Great blog. These ‘niggles’ are all indeed real problems. This sentence is spot-on: We want programmes that actively seek to use learning and experience to dictate change not just reduce forecasts as they hit reality.
But the biggest problem in log-frames is how they are created and how they incentivise or dis-incentivise. I say that as someone who is often needing to create advise or negotiate log-frames as part of my job.
I try to get project teams to develop their theory of change first, which allows for more complexity and vision. Results that are not sure (high risk) but are exciting (high return) get discussed. But then when we start boxing things into log-frames, the ambition simply disappears. The exciting part of a programme may be its potential to influence take-up by others, or to crack a new code. But no programme manager will want to put that most challenging bit into the log-frame, because they cannot be confident to deliver it. So we end up proposing a dry log-frame with achievable indicators, and this incentivises decent delivery not ambition.
I echo Mike Johnson: log-frames disincentivise risk-taking and ambition.
There is no easy solution to this for an organisation that wants accountability. It’s like the dilemma with teachers. The best teachers are inspiring, and boxing them in with rules, plans, and requirements just hampers them or pushes them out. The evidence of impact is in the letters and cards they get from kids whose minds they transformed, year after year. But if you leave teachers alone to empower them, you don’t catch or improve the poor performers. Some kids end up with a bad deal. So with projects. If you set up a system that encourages risk and aspiration and allows failure, there should be more stella performers. But flexibility and tolerance of risk might also allow some poor operations to go unchecked. How do you know when an under-performing programme just needs to adapt and ‘pivot’ and when it is simply not a good use of resources?
The suggestions below for log-frames that encourage adaptive learning are good.
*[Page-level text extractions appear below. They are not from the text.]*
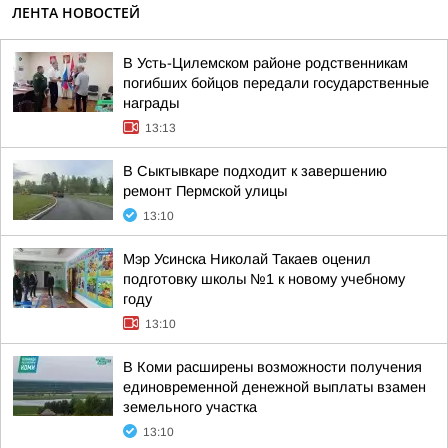
ЛЕНТА НОВОСТЕЙ
В Усть-Цилемском районе родственникам
погибших бойцов передали государственные
награды
13:13
В Сыктывкаре подходит к завершению
ремонт Пермской улицы
13:10
Мэр Усинска Николай Такаев оценил
подготовку школы №1 к новому учебному
году
13:10
В Коми расширены возможности получения
единовременной денежной выплаты взамен
земельного участка
13:10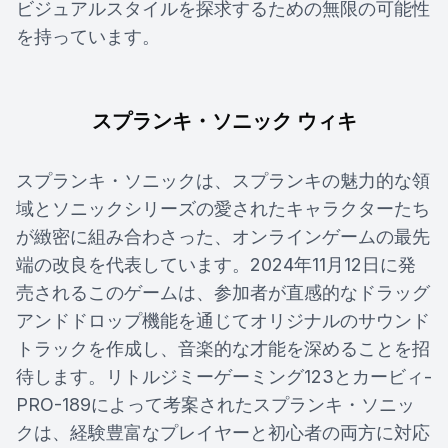
ビジュアルスタイルを探求するための無限の可能性
を持っています。
スプランキ・ソニック ウィキ
スプランキ・ソニックは、スプランキの魅力的な領
域とソニックシリーズの愛されたキャラクターたち
が緻密に組み合わさった、オンラインゲームの最先
端の改良を代表しています。2024年11月12日に発
売されるこのゲームは、参加者が直感的なドラッグ
アンドドロップ機能を通じてオリジナルのサウンド
トラックを作成し、音楽的な才能を深めることを招
待します。リトルジミーゲーミング123とカービィ-
PRO-189によって考案されたスプランキ・ソニッ
クは、経験豊富なプレイヤーと初心者の両方に対応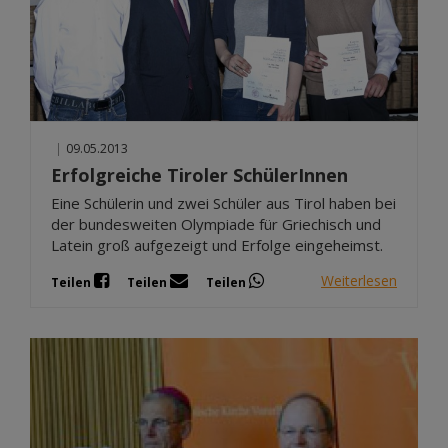
|
09.05.2013
Erfolgreiche Tiroler SchülerInnen
Eine Schülerin und zwei Schüler aus Tirol haben bei
der bundesweiten Olympiade für Griechisch und
Latein groß aufgezeigt und Erfolge eingeheimst.
Weiterlesen
Teilen
Teilen
Teilen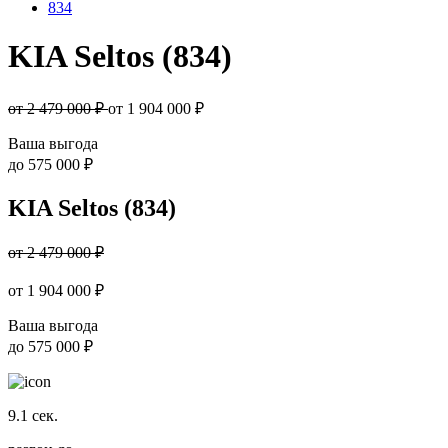
834
KIA Seltos (834)
от 2 479 000 ₽
от
1 904 000
₽
Ваша выгода
до
575 000 ₽
KIA Seltos (834)
от 2 479 000 ₽
от
1 904 000
₽
Ваша выгода
до
575 000 ₽
9.1
сек.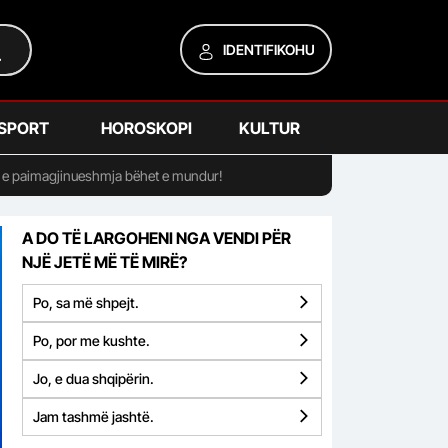
IDENTIFIKOHU
SPORT
HOROSKOPI
KULTUR
r e paimagjinueshmja bëhet e mundur!
A DO TË LARGOHENI NGA VENDI PËR
NJË JETË MË TË MIRË?
Po, sa më shpejt.
Po, por me kushte.
Jo, e dua shqipërin.
Jam tashmë jashtë.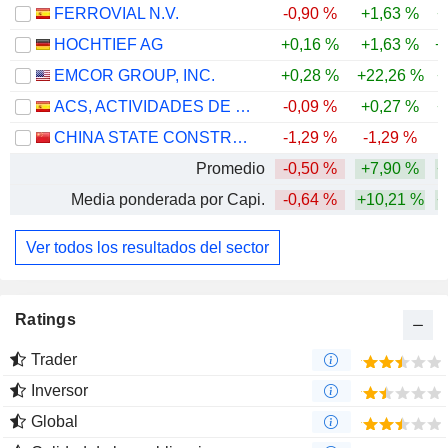
FERROVIAL N.V.
-0,90 %
+1,63 %
+
HOCHTIEF AG
+0,16 %
+1,63 %
+
EMCOR GROUP, INC.
+0,28 %
+22,26 %
+
ACS, ACTIVIDADES DE CONSTRUCCIÓN Y SERVICIOS, S.A.
-0,09 %
+0,27 %
+
CHINA STATE CONSTRUCTION ENGINEERING CORPORATION LIMITED
-1,29 %
-1,29 %
-
Promedio
-0,50 %
+7,90 %
+
Media ponderada por Capi.
-0,64 %
+10,21 %
+
Ver todos los resultados del sector
Ratings
Trader
Inversor
Global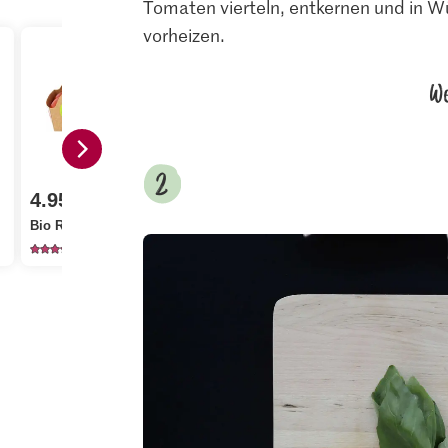
Tomaten vierteln, entkernen und in W
vorheizen.
We
1.05
4.95
2.20
Jura Sel Sa
Bio Rispentomaten
Migros Basilikum
fluoridiert
186
651
12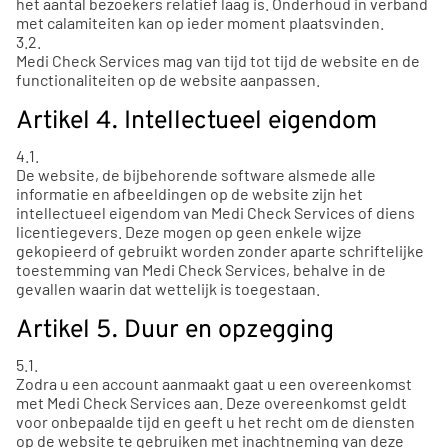
het aantal bezoekers relatief laag is. Onderhoud in verband
met calamiteiten kan op ieder moment plaatsvinden.
3.2.
Medi Check Services mag van tijd tot tijd de website en de
functionaliteiten op de website aanpassen.
Artikel 4. Intellectueel eigendom
4.1.
De website, de bijbehorende software alsmede alle
informatie en afbeeldingen op de website zijn het
intellectueel eigendom van Medi Check Services of diens
licentiegevers. Deze mogen op geen enkele wijze
gekopieerd of gebruikt worden zonder aparte schriftelijke
toestemming van Medi Check Services, behalve in de
gevallen waarin dat wettelijk is toegestaan.
Artikel 5. Duur en opzegging
5.1.
Zodra u een account aanmaakt gaat u een overeenkomst
met Medi Check Services aan. Deze overeenkomst geldt
voor onbepaalde tijd en geeft u het recht om de diensten
op de website te gebruiken met inachtneming van deze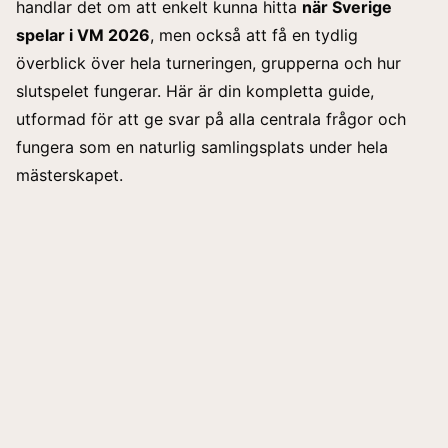
handlar det om att enkelt kunna hitta
när Sverige
spelar i VM 2026
, men också att få en tydlig
överblick över hela turneringen, grupperna och hur
slutspelet fungerar. Här är din kompletta guide,
utformad för att ge svar på alla centrala frågor och
fungera som en naturlig samlingsplats under hela
mästerskapet.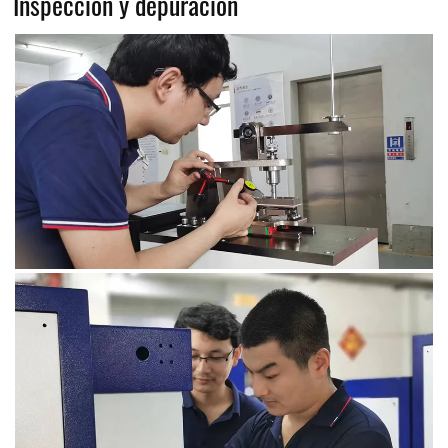
Inspección y depuración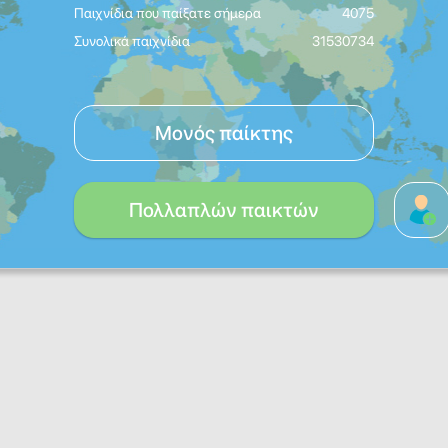
Παιχνίδια που παίξατε σήμερα
4075
Συνολικά παιχνίδια
31530734
Μονός παίκτης
Πολλαπλών παικτών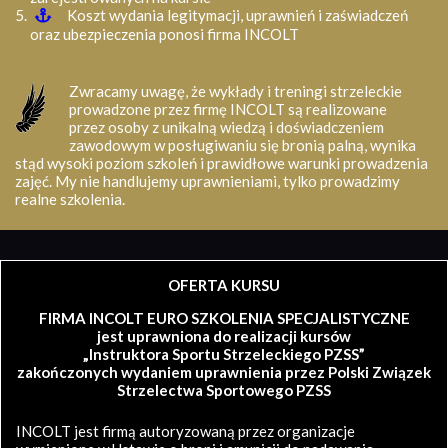
Koszt wydania legitymacji, uprawnień i zaświadczeń
oraz ubezpieczenia ponosi firma INCOLT
Zwracamy uwagę, że wykłady i treningi strzeleckie
prowadzone przez firmę INCOLT są realizowane
przez osoby z unikalną wiedzą i doświadczeniem
zawodowym w posługiwaniu się bronią palną, wynika
stąd wysoki poziom szkoleń i prawidłowe warunki prowadzenia
zajęć. My nie handlujemy uprawnieniami, tylko prowadzimy
realne szkolenia.
OFERTA KURSU
FIRMA INCOLT EURO SZKOLENIA SPECJALISTYCZNE
jest uprawniona do realizacji kursów
„Instruktora Sportu Strzeleckiego PZSS”
zakończonych wydaniem uprawnienia przez Polski Związek
Strzelectwa Sportowego PZSS
INCOLT jest firmą autoryzowaną przez organizacje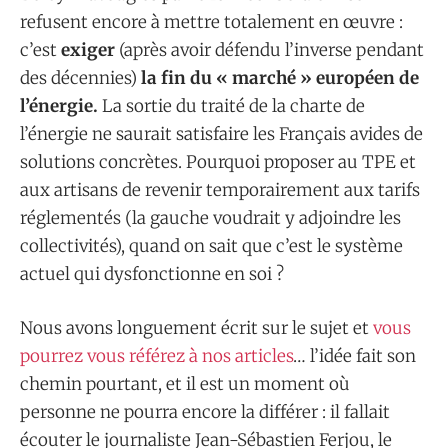
refusent encore à mettre totalement en œuvre :
c’est
exiger
(après avoir défendu l’inverse pendant
des décennies)
la fin du « marché » européen de
l’énergie.
La sortie du traité de la charte de
l’énergie ne saurait satisfaire les Français avides de
solutions concrètes. Pourquoi proposer au TPE et
aux artisans de revenir temporairement aux tarifs
réglementés (la gauche voudrait y adjoindre les
collectivités), quand on sait que c’est le système
actuel qui dysfonctionne en soi ?
Nous avons longuement écrit sur le sujet et
vous
pourrez vous référez à nos articles
… l’idée fait son
chemin pourtant, et il est un moment où
personne ne pourra encore la différer : il fallait
écouter le journaliste Jean-Sébastien Ferjou, le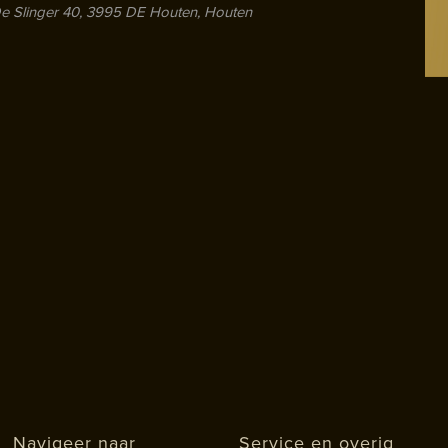
e Slinger 40, 3995 DE Houten, Houten
Navigeer naar
Service en overig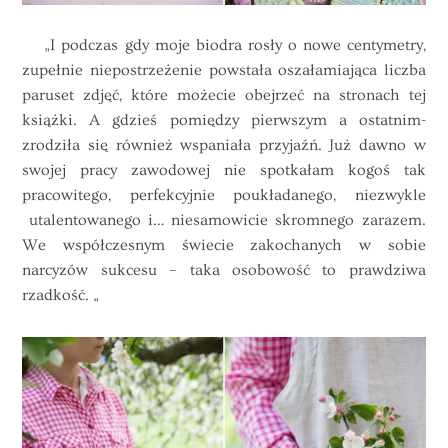
„I podczas gdy moje biodra rosły o nowe centymetry,
zupełnie niepostrzeżenie powstała oszałamiająca liczba
paruset zdjęć, które możecie obejrzeć na stronach tej
książki
. A gdzieś pomiędzy pierwszym a ostatnim-
zrodziła się również wspaniała przyjaźń. Już dawno w
swojej pracy zawodowej nie spotkałam kogoś tak
pracowitego, perfekcyjnie poukładanego, niezwykle
utalentowanego i… niesamowicie skromnego zarazem.
We współczesnym świecie zakochanych w sobie
narcyzów sukcesu – taka osobowość to prawdziwa
rzadkość. „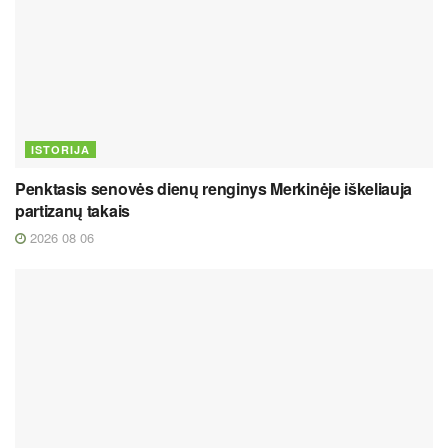
ISTORIJA
Penktasis senovės dienų renginys Merkinėje iškeliauja
partizanų takais
2026 08 06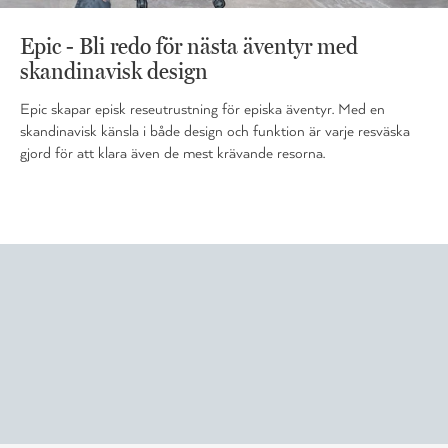
Epic - Bli redo för nästa äventyr med
skandinavisk design
Epic skapar episk reseutrustning för episka äventyr. Med en
skandinavisk känsla i både design och funktion är varje resväska
gjord för att klara även de mest krävande resorna.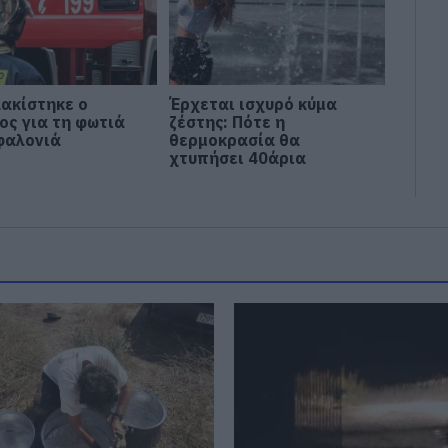
ακίστηκε ο
Έρχεται ισχυρό κύμα
ος για τη φωτιά
ζέστης: Πότε η
φαλονιά
θερμοκρασία θα
χτυπήσει 40άρια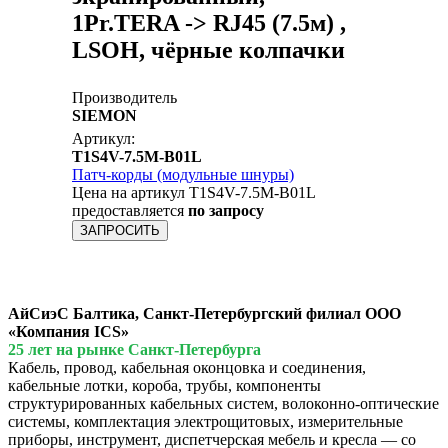
1Pr.TERA -> RJ45 (7.5м) ,
LSOH, чёрные колпачки
Производитель
SIEMON
Артикул:
T1S4V-7.5M-B01L
Патч-корды (модульные шнуры)
Цена на артикул T1S4V-7.5M-B01L
предоставляется
по запросу
ЗАПРОСИТЬ
АйСиэС Балтика, Санкт-Петербургский филиал ООО
«Компания ICS»
25 лет на рынке Санкт-Петербурга
Кабель, провод, кабельная оконцовка и соединения,
кабельные лотки, короба, трубы, компоненты
структурированных кабельных систем, волоконно-оптические
системы, комплектация электрощитовых, измерительные
приборы, инструмент, диспетчерская мебель и кресла — со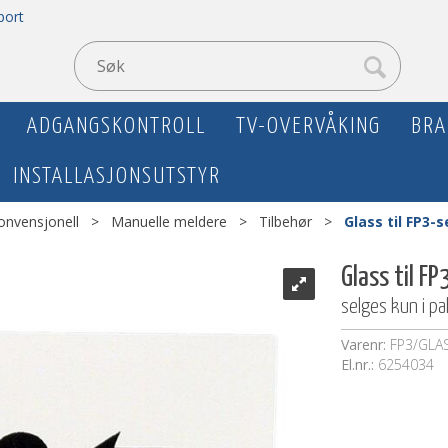
port
ADGANGSKONTROLL
TV-OVERVÅKING
BRA
INSTALLASJONSUTSTYR
onvensjonell
>
Manuelle meldere
>
Tilbehør
>
Glass til FP3-s
Glass til FP
selges kun i p
Varenr:
FP3/GLA
El.nr.:
6254034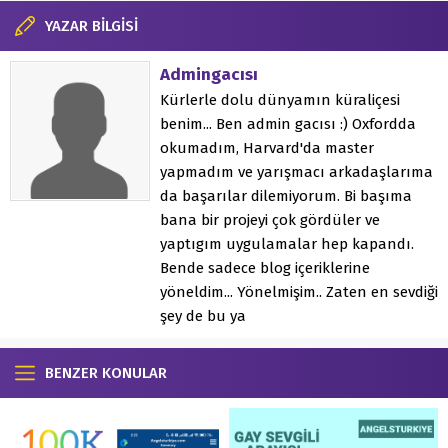
YAZAR BİLGİSİ
Admingacısı
Kürlerle dolu dünyamın küraliçesi
benim... Ben admin gacısı :) Oxfordda
okumadım, Harvard'da master
yapmadım ve yarışmacı arkadaşlarıma
da başarılar dilemiyorum. Bi başıma
bana bir projeyi çok gördüler ve
yaptıgım uygulamalar hep kapandı.
Bende sadece blog içeriklerine
yöneldim... Yönelmişim.. Zaten en sevdiği
şey de bu ya
BENZER KONULAR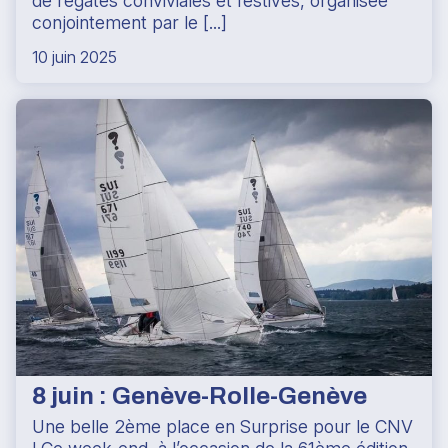
de régates conviviales et festives, organisée
conjointement par le [...]
10 juin 2025
8 juin : Genève-Rolle-Genève
Une belle 2ème place en Surprise pour le CNV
That will encourage the ‘pivot’. So does payment-by-results which gives the implementor maximum flexibility to adapt operations. But this still doesn’t address the tolerance of failure from innovation. And a focus on outcomes instead of outputs only works if standard project time frames are extended.
I completely understand why civil servants opt for log-frames with SMART indicators and boring milestones rather than risk-taking, given pressures for accountability and delivery. And I understand why DFID Partners (as you kindly call them) opt for boring achievable outputs and indicators that might score A. Understandable, but not ideal.